■ **Records shown**:
▬▬▬▬▬▬

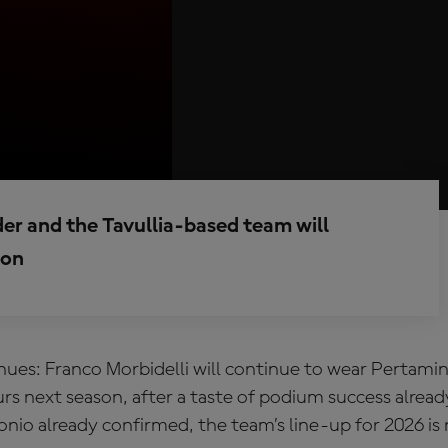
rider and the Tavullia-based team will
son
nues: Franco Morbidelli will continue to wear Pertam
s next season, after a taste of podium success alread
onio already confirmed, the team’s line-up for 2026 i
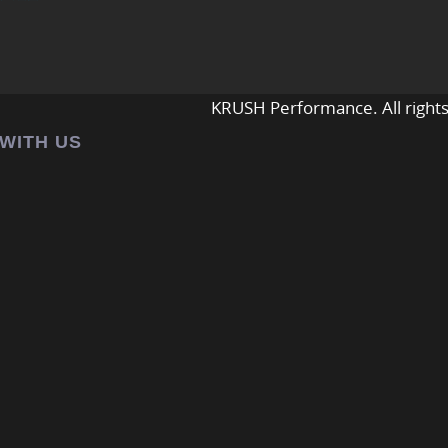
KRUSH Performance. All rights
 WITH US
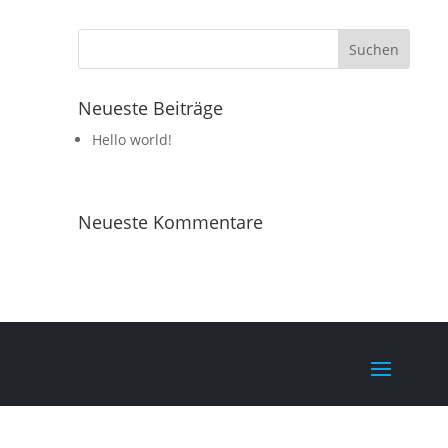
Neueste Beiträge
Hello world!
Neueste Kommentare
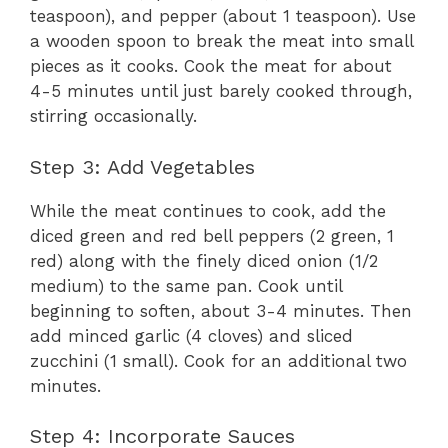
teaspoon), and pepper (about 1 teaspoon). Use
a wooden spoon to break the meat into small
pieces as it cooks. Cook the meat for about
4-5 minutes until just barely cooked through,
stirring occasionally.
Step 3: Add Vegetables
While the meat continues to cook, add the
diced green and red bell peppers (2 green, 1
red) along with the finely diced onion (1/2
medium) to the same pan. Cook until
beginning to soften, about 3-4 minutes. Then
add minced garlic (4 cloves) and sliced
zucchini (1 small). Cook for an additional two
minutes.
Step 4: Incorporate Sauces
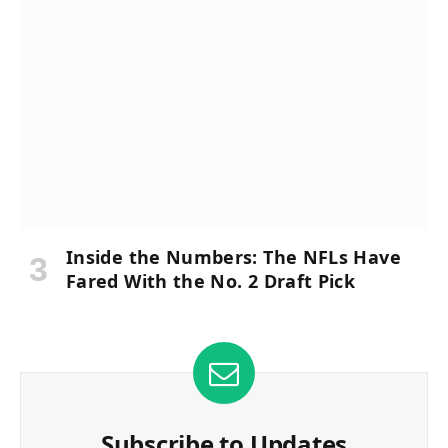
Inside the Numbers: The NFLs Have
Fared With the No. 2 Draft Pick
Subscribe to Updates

▬▬▬▬▬▬

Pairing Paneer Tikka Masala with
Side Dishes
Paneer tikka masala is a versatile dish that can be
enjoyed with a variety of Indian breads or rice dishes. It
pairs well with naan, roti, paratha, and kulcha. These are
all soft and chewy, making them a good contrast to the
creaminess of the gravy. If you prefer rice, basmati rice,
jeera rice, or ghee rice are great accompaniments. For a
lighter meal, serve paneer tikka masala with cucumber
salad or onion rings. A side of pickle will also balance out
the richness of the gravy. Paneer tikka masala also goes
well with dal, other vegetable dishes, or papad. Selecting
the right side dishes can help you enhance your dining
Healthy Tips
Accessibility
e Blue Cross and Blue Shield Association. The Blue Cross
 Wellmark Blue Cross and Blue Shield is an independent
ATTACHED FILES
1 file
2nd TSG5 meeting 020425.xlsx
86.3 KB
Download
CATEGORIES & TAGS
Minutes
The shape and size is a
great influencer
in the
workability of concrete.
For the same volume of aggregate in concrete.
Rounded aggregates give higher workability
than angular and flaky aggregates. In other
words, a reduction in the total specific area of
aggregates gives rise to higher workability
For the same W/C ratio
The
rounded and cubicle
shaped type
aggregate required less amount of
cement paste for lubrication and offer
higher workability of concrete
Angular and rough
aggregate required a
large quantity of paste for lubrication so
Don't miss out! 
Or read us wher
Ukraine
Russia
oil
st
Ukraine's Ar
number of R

▬▬▬▬▬▬

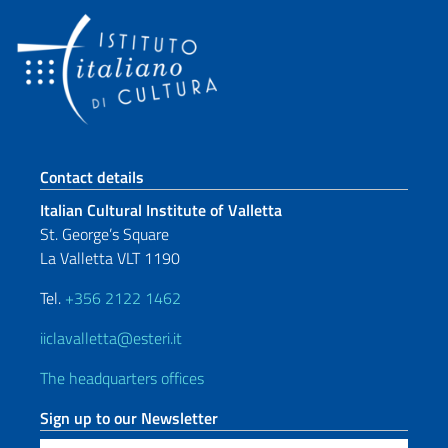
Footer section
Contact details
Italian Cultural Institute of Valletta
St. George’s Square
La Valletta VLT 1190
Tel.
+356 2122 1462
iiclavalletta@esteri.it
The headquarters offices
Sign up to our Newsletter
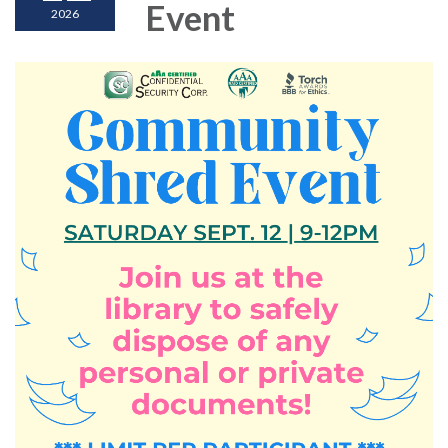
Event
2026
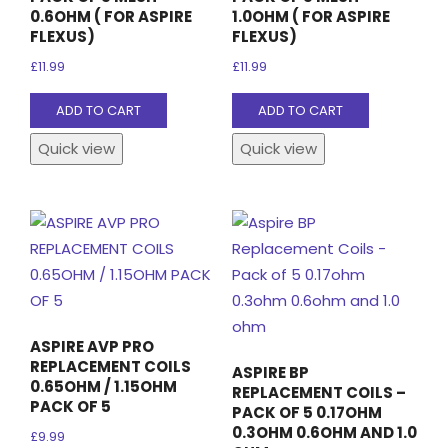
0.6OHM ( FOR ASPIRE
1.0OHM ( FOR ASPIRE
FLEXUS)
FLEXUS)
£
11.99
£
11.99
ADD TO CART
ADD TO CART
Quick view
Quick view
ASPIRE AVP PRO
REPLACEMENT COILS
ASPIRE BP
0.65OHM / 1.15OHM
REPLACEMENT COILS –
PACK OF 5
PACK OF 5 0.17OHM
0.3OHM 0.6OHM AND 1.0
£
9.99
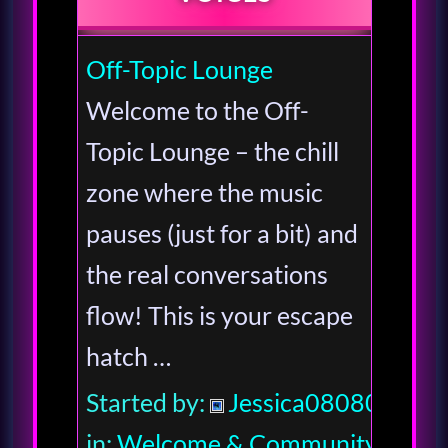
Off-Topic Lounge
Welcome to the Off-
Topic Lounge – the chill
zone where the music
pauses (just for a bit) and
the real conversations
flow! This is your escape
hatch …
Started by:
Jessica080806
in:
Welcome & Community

▬▬▬▬▬▬

■ **Exercise**: Give everything from the line containing "Pairing Paneer Tikka Masala with" down to the line containing "workability of concrete." again, swapping "gravy" for "sauce" and leaving the rest unchanged.

■ **Reply to the task**:
Pairing Paneer Tikka Masala with
Side Dishes
Paneer tikka masala is a versatile dish that can be
enjoyed with a variety of Indian breads or rice dishes. It
pairs well with naan, roti, paratha, and kulcha. These are
all soft and chewy, making them a good contrast to the
creaminess of the sauce. If you prefer rice, basmati rice,
jeera rice, or ghee rice are great accompaniments. For a
lighter meal, serve paneer tikka masala with cucumber
salad or onion rings. A side of pickle will also balance out
the richness of the sauce. Paneer tikka masala also goes
well with dal, other vegetable dishes, or papad. Selecting
the right side dishes can help you enhance your dining
Healthy Tips
Accessibility
e Blue Cross and Blue Shield Association. The Blue Cross
 Wellmark Blue Cross and Blue Shield is an independent
ATTACHED FILES
1 file
2nd TSG5 meeting 020425.xlsx
86.3 KB
Download
CATEGORIES & TAGS
Minutes
The shape and size is a
great influencer
in the
workability of concrete.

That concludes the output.